Cockroaches despite their small size, continue to be one among the more reviled pests that can frighten the living daylights out of full grown adults.
Dating back to the carboniferous period, the cold blooded roaches have inhabited the earth for close to 320 million years. However, the modern day cockroaches are stronger versions of their ancient ancestors.
Considered as one among the most resilient insects, the pests are best known for the anecdotes of survival even after atomic explosions. Though there are conflicting versions of this narrative, the truth is that cockroaches live long, and are known to survive in the most challenging conditions. Here is a closer look at the pest that most people love to hate.
Lifecycle of a Cockroach
It takes anywhere between 24 days to 215 days for the egg to become a full fledged cockroach, depending on the specie. The cockroaches undergo different stages of development known as instars enroute to maturity, and the number of instars depends on the specie.
Of the 4600 species, humans commonly get to see only a handful of varieties. It is important to understand that cockroaches that coexisted with dinosaurs continue to be existent today while the more feared predators are extinct.
The American Cockroach, which is one among the four varieties that are commonly identified as pests, has the longest life cycle of 700 days. The variety with the shortest life cycle is the German Cockroach with an average lifecycle of 200 days.
Effect of Habitat on Lifecycle
The omnivorous scavengers consume all organic food, and are known to eat matter that decays. The cockroaches live in all areas around the world and common habitats are the tropics and subtropics.
By virtue of being hardened species, despite the apparently delicate and small size, cockroaches live comfortably in sub zero temperatures.
Similarly, the roaches inhabit the hottest locations on earth making the specie one among the more commonly found insects in the world.

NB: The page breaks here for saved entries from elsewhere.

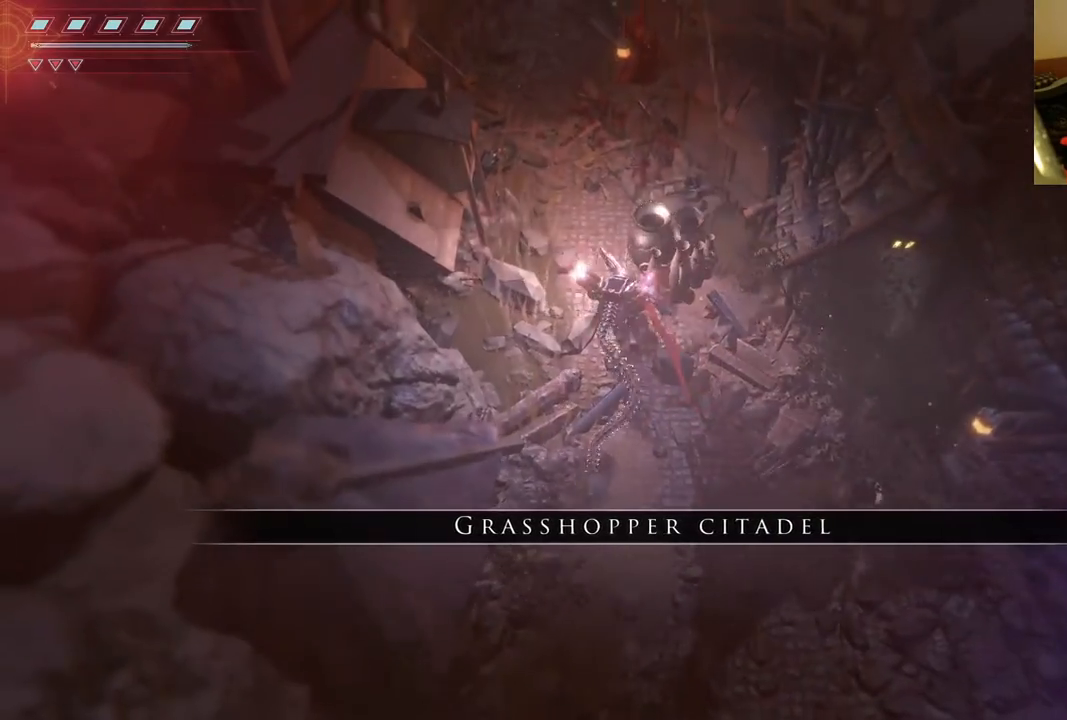
{"buttons": ["R2"], "left_stick": "up", "right_stick": "right", "events": [[100, "left_stick", "up"], [317, "right_stick", "right"], [500, "R2", "down"]]}
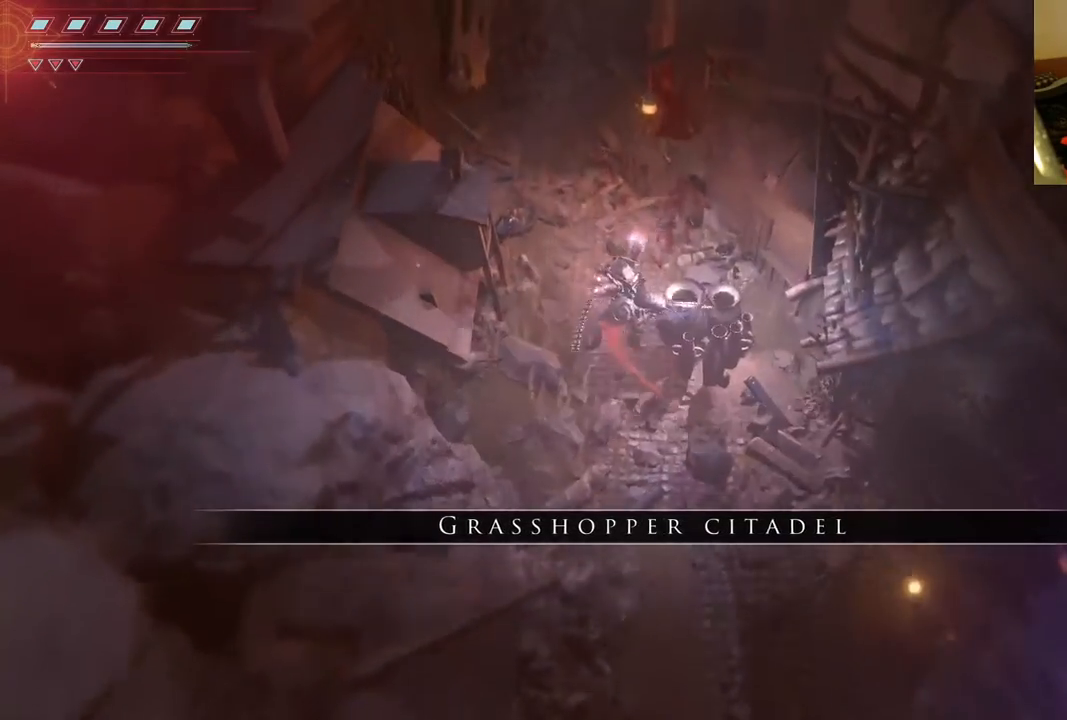
{"buttons": ["R2"], "left_stick": "center", "right_stick": "right", "events": [[100, "left_stick", "center"]]}
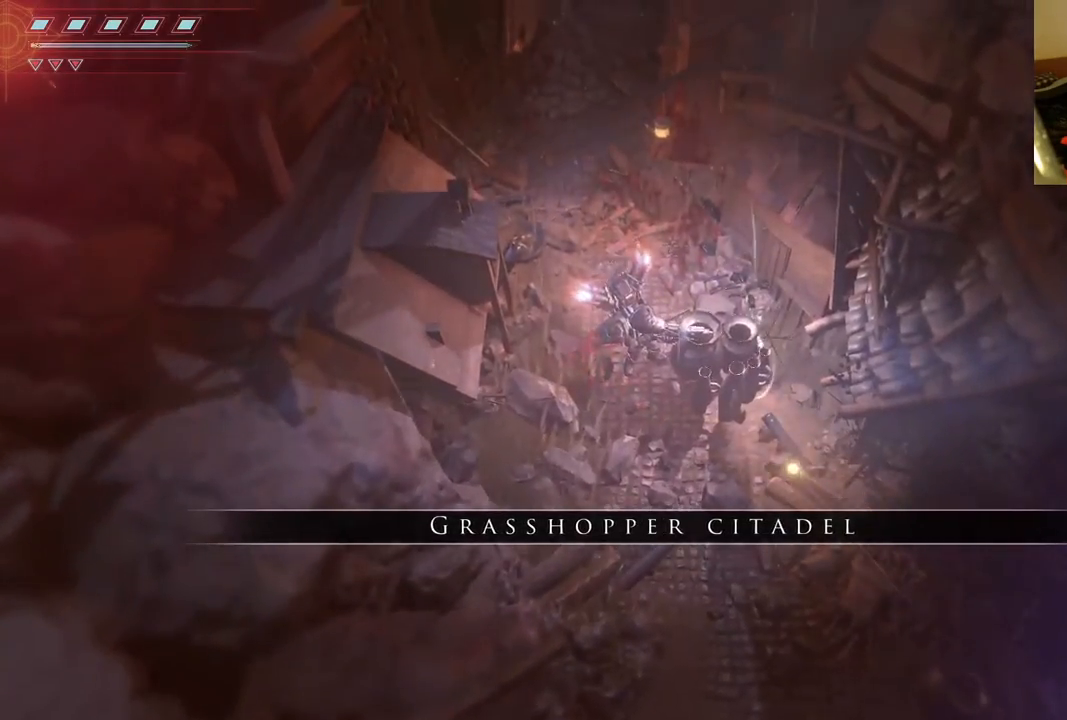
{"buttons": [], "left_stick": "center", "right_stick": "center", "events": [[333, "R2", "up"], [467, "right_stick", "center"]]}
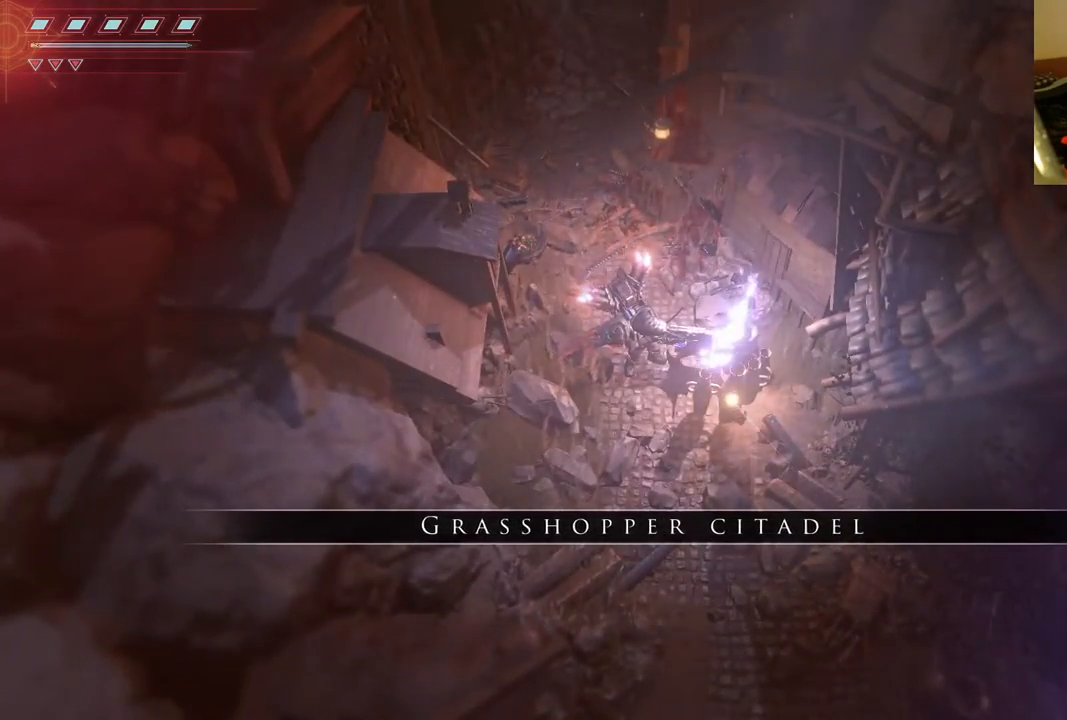
{"buttons": [], "left_stick": "right", "right_stick": "center", "events": [[467, "left_stick", "right"]]}
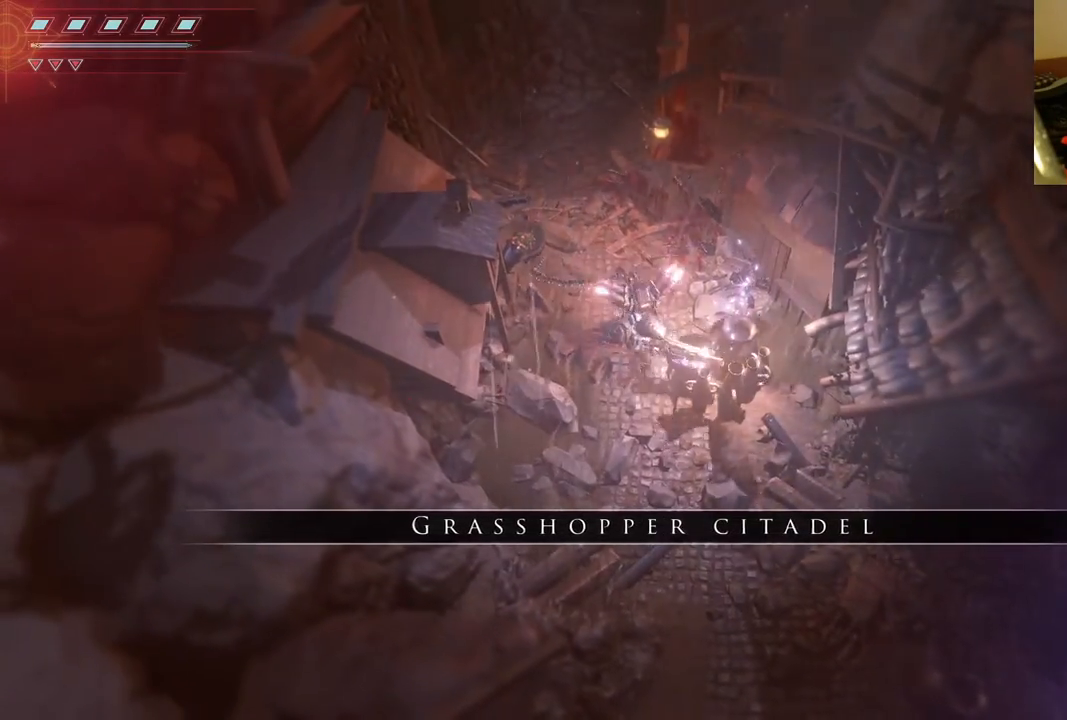
{"buttons": ["R2"], "left_stick": "down-right", "right_stick": "right", "events": [[17, "left_stick", "down-right"], [50, "R2", "down"], [50, "right_stick", "right"], [317, "R2", "up"], [367, "R2", "down"]]}
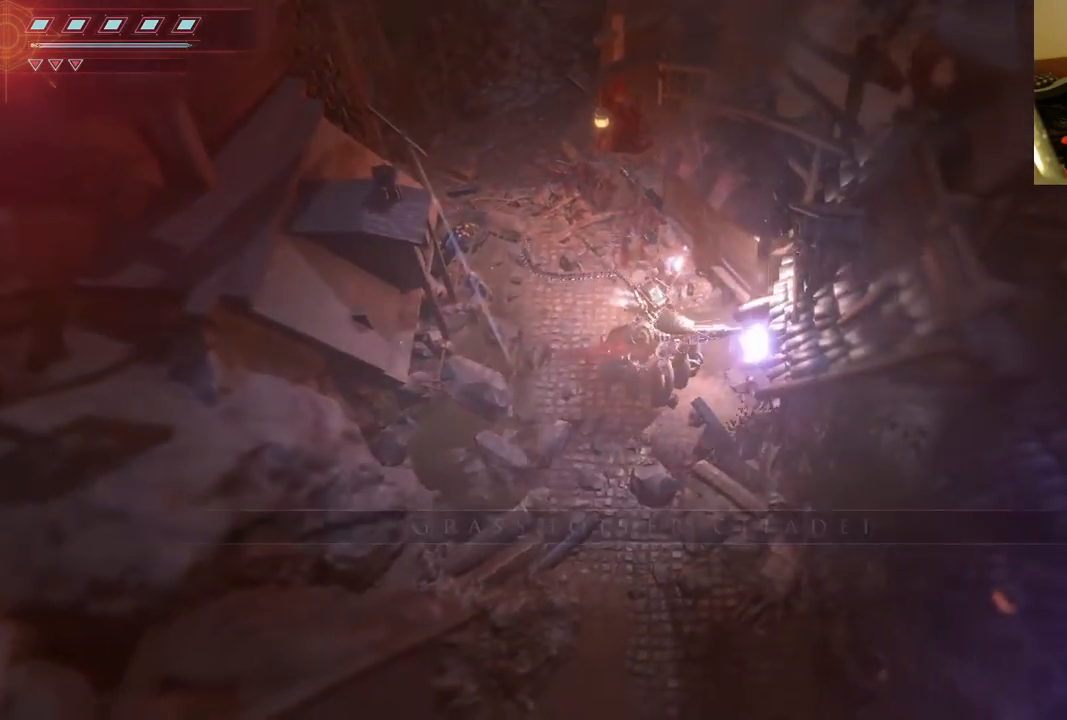
{"buttons": ["R2"], "left_stick": "down", "right_stick": "up-right", "events": [[33, "R2", "up"], [67, "R2", "down"], [67, "left_stick", "up-right"], [133, "right_stick", "up-right"], [183, "left_stick", "up-left"], [233, "R2", "up"], [250, "R2", "down"], [267, "left_stick", "left"], [450, "left_stick", "down"]]}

Habitats do not have an effect on the lifecycle of cockroaches, it is the specie in each habitat that has different life cycles.
Among the more interesting facts about this much hated insect is its ability to survive under extreme conditions. For instance, a cockroach with its head cut off can survive for a whole week – courtesy its unique breathing system that does not rely on the head.
A cockroach that is submerged underwater can stay put for as long as half an hour which explains the ability of the roach to stay alive in sewer lines.
Spread of Disease
The roach is notorious not just for the appearance, but more for the spread of disease attributed to it. The roaches are carriers of intestinal diseases including diarrhea, dysentery, typhoid and cholera.
The pests are known to relieve themselves of partially digested food at frequent intervals. Additionally, the secretion from the mouth and glands of the cockroach emit an odor that is nauseating.
This offensive smell is more of a marker for humans who quickly identify the presence of cockroaches. The primary reasons for the spread of disease by cockroaches are its movements in sewers, drains and feces. The roaches move from these locations on to exposed food, contaminating the food with disease causing organisms.